SOURCE TEXT:
──────────────────────────────

Even more damaging, lawmakers may not be required to use the federal money for health care and could direct it to other areas.
The exchange proposal doesn’t include specific details about the health care services state officials would implement in place of the federal programs.
A House committee recommended that the legislation be held up for further study, but lawmakers moved the proposal forward.
It’s set to be considered in the Senate over the coming weeks.
“This bill is completely scant of how the legislature would go about doing this,” said Jeff Dickinson, advocacy director at Granite State Independent Living, a Concord-based social service agency that works with people with disabilities.
“What will (the programs) look like if the state were to go this route?” Dickinson asked. “It’s really irresponsible to the citizens of the state.”
Questioning the quality
Other bills facing the Legislature have prompted further questions about the quality of care at state medical centers, according to health care advocates.
Republican lawmakers have introduced a pair of bills proposing to alter or eliminate the certification process for state hospitals.

──────────────────────────────

DATASET EXTRACT:

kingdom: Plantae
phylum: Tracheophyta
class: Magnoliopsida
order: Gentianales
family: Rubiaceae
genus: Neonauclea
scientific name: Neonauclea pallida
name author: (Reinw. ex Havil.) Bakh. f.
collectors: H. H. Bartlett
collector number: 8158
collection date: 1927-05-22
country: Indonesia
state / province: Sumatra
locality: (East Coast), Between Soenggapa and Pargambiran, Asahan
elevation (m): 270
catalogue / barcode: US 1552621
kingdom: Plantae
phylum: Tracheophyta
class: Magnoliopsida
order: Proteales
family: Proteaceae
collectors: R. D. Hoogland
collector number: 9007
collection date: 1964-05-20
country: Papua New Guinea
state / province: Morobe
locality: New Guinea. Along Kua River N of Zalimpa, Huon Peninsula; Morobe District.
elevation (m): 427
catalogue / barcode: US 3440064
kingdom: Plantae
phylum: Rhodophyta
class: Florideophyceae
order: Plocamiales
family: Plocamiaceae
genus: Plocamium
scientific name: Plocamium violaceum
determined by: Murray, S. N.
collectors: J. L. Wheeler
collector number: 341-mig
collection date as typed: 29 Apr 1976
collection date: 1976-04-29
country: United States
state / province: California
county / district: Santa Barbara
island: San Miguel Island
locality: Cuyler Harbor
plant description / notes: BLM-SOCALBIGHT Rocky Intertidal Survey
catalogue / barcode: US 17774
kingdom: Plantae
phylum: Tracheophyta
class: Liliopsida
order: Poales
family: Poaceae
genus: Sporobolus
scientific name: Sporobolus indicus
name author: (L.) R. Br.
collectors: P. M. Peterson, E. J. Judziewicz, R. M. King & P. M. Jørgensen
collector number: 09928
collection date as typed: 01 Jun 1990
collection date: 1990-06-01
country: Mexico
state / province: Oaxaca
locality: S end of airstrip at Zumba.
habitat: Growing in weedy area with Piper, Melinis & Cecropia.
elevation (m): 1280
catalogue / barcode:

──────────────────────────────

ACTIVITY: Output the part of the article on state health care bills between "Even more damaging, lawmakers" and "the proposal forward.", inclusive, word for word. The material comes from a source separate from the article on state health care bills.

YOUR SOLUTION:
Even more damaging, lawmakers may not be required to use the federal money for health care and could direct it to other areas.
The exchange proposal doesn’t include specific details about the health care services state officials would implement in place of the federal programs.
A House committee recommended that the legislation be held up for further study, but lawmakers moved the proposal forward.